§ The task:
Only the lines from the line with "text: 106 ->" through the end of the records belong in your reply, copied exactly, with every picture left out.

□ □ □

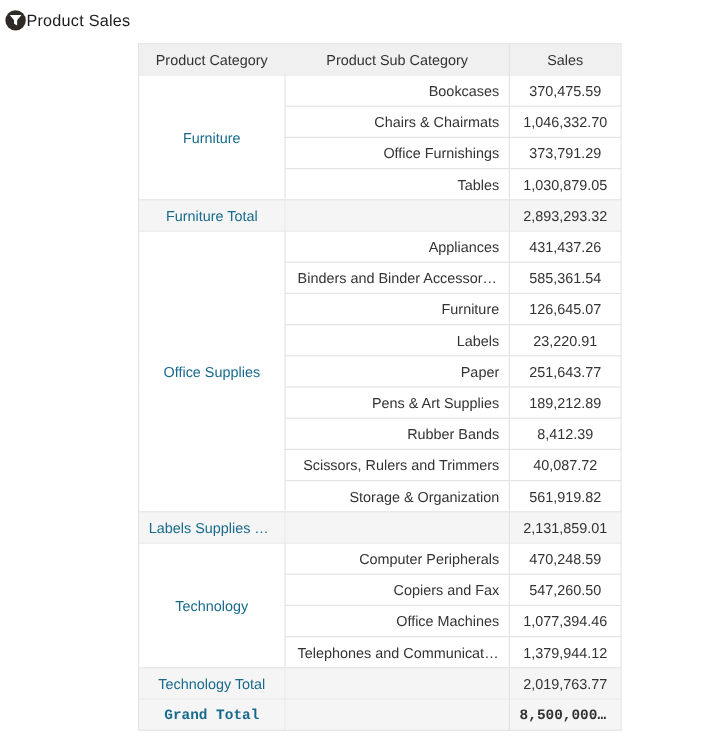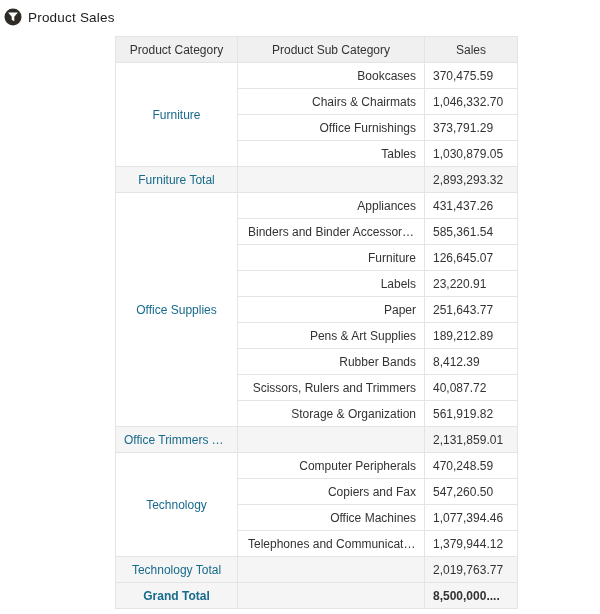"Product Sales" .titlebar { gap: 6px -> 0 }
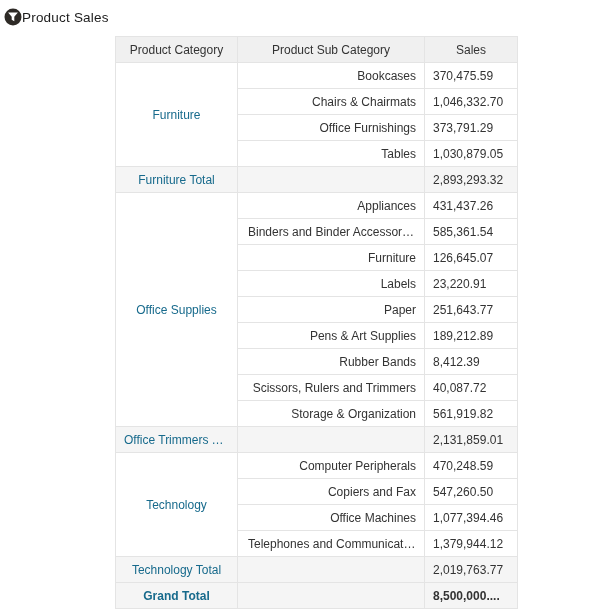"370,475.59" .pivot td.num { text-align: left -> center }
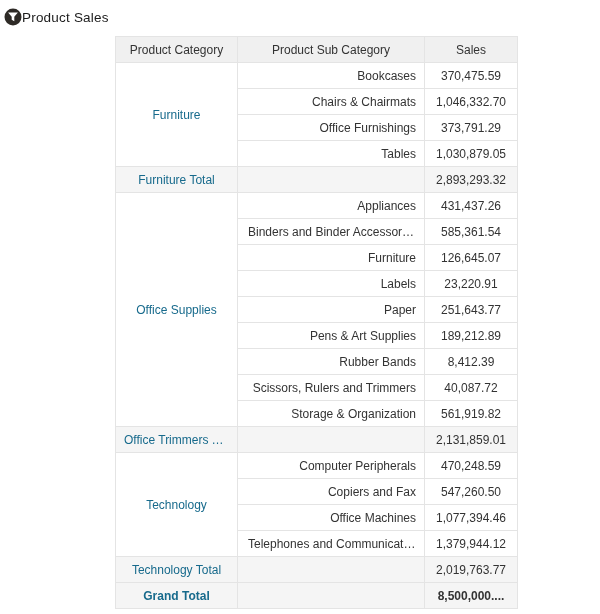"Office Trimmers Total" td.cat { text: Office Trimmers -> Labels Supplies }
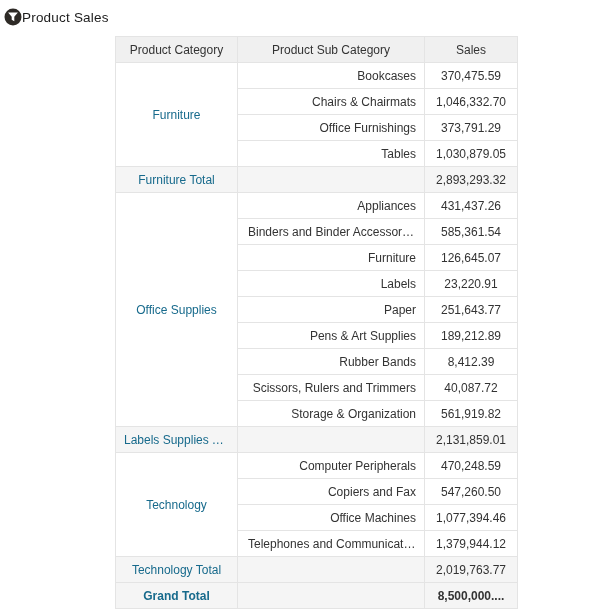"Grand Total" .pivot tr.grand td { font-family: none -> Liberation Mono, monospace }
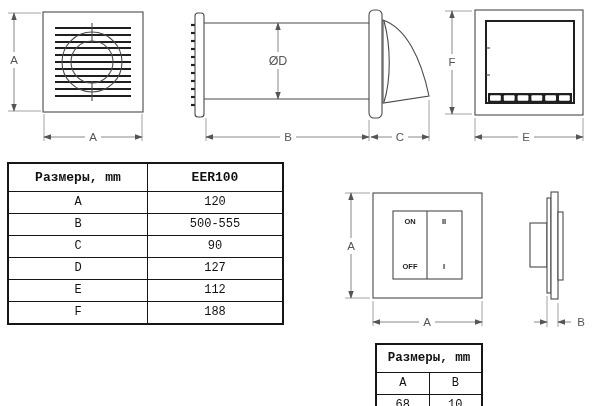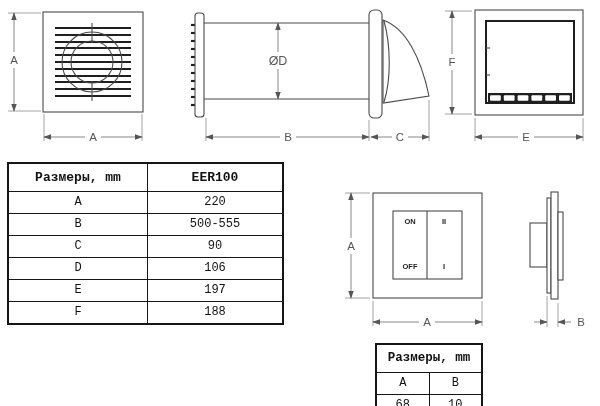"220" td { text: 220 -> 120 }
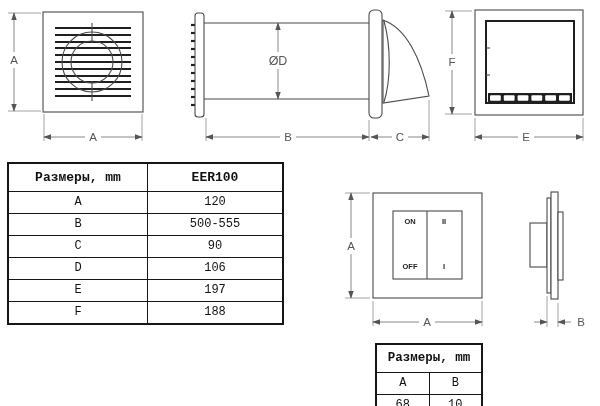"106" td { text: 106 -> 127 }
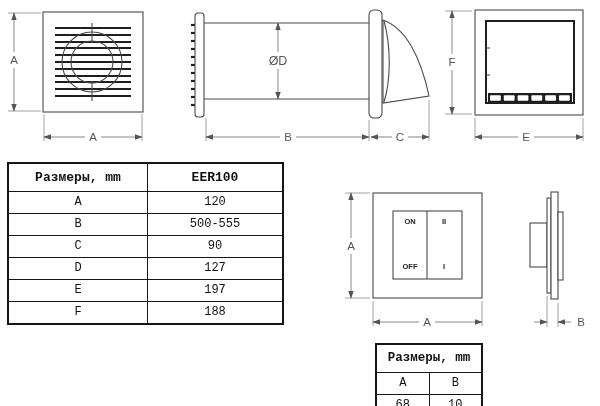"197" td { text: 197 -> 112 }
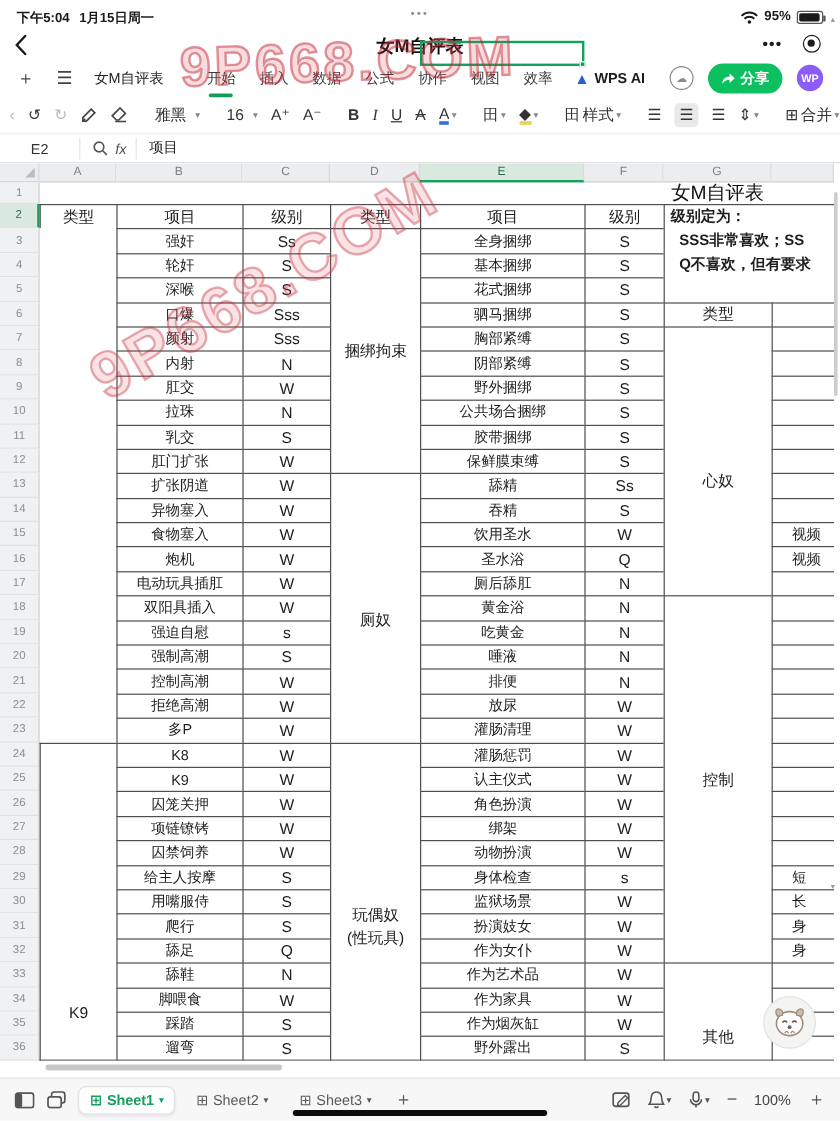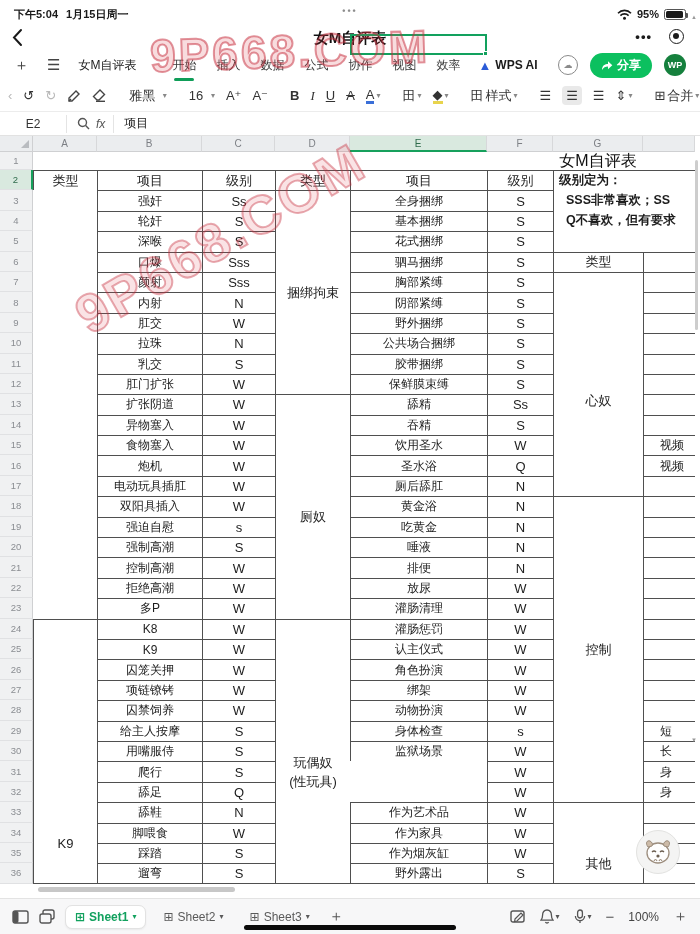"WP" #avatar { background: #15803d -> #8b5cf6 }
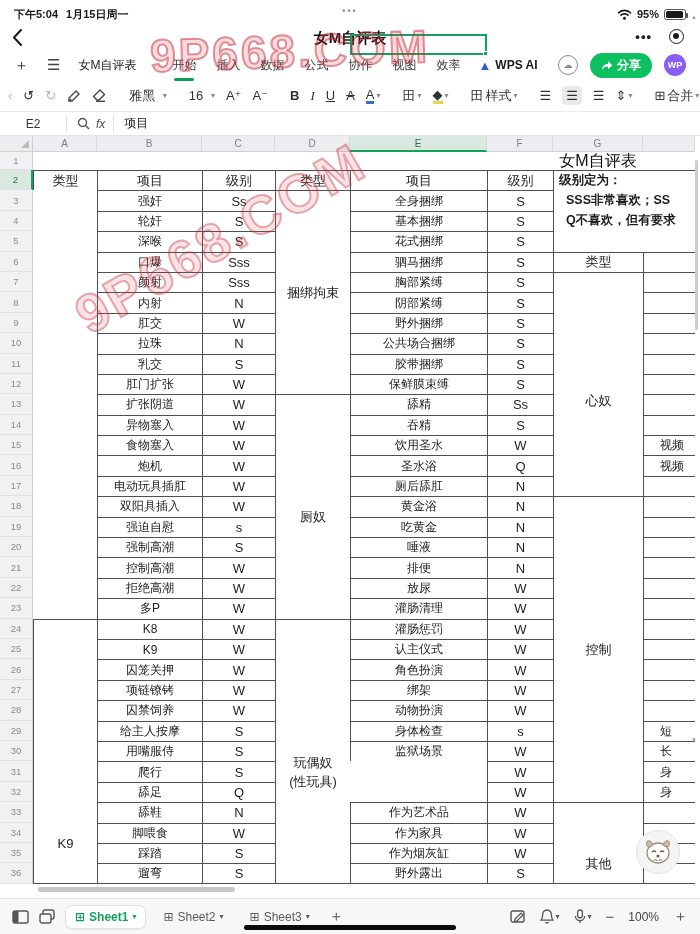"扮演妓女" div.gc { html: none -> <div>扮演妓女</div> }
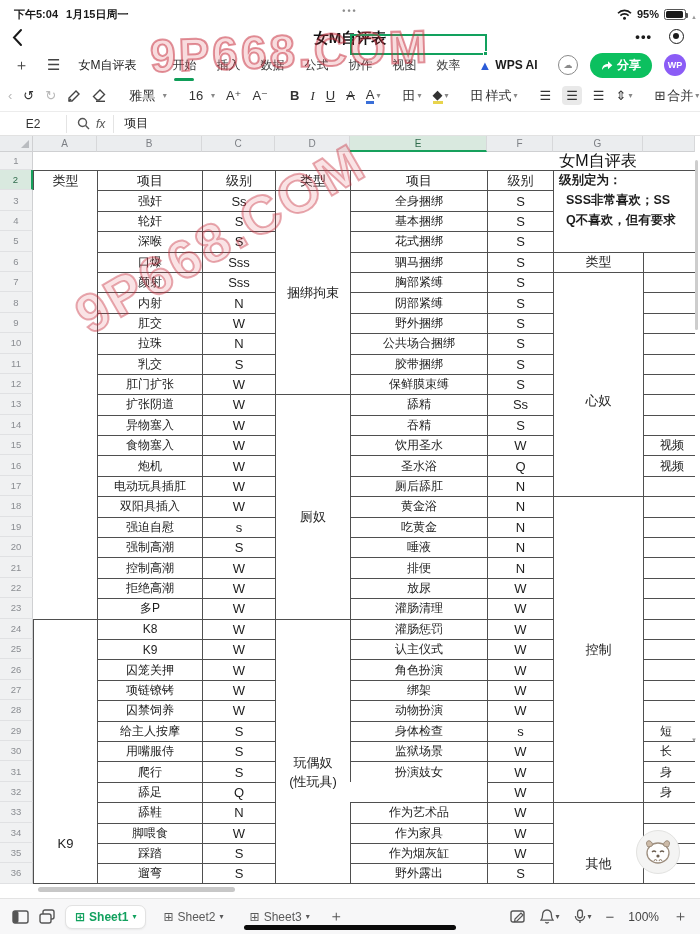"作为女仆" div.gc { html: none -> <div>作为女仆</div> }
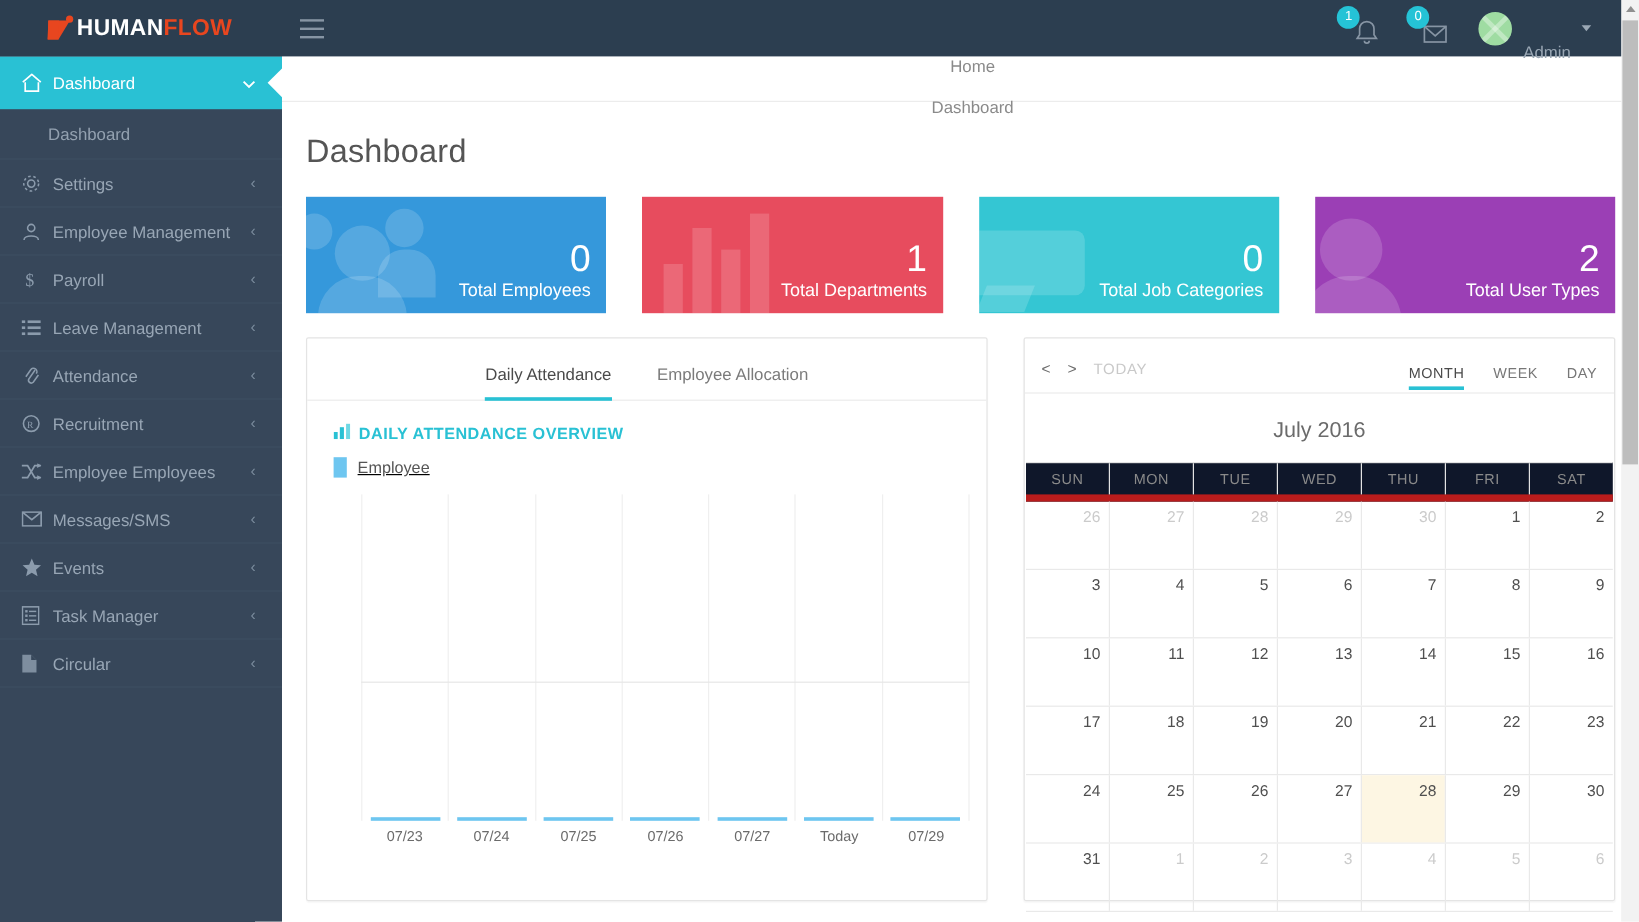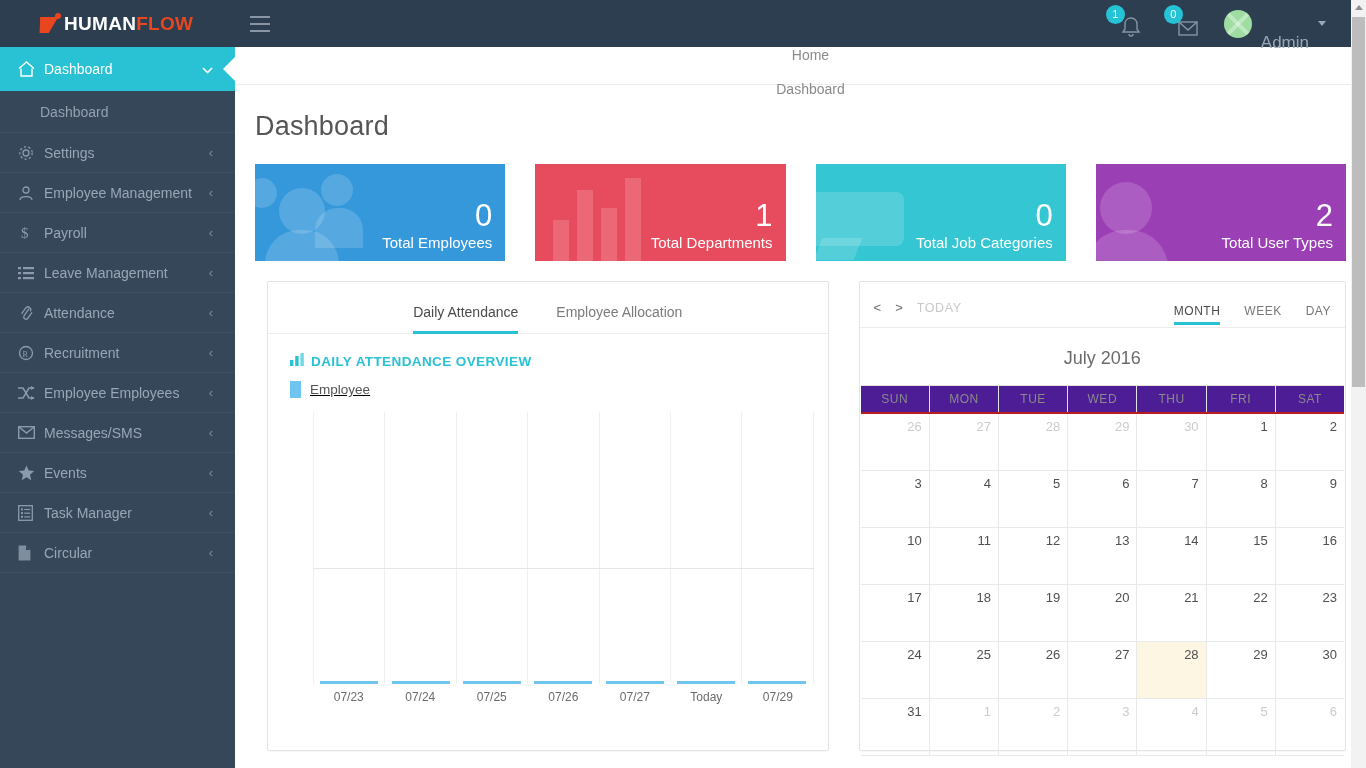"Admin" #username { font-size: 17px -> 14px }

□ □ □

§ The answer:
"106" td { text: 106 -> 127 }
"197" td { text: 197 -> 112 }
"WP" #avatar { background: #15803d -> #8b5cf6 }
"扮演妓女" div.gc { html: none -> <div>扮演妓女</div> }
"作为女仆" div.gc { html: none -> <div>作为女仆</div> }
"Admin" #username { font-size: 17px -> 14px }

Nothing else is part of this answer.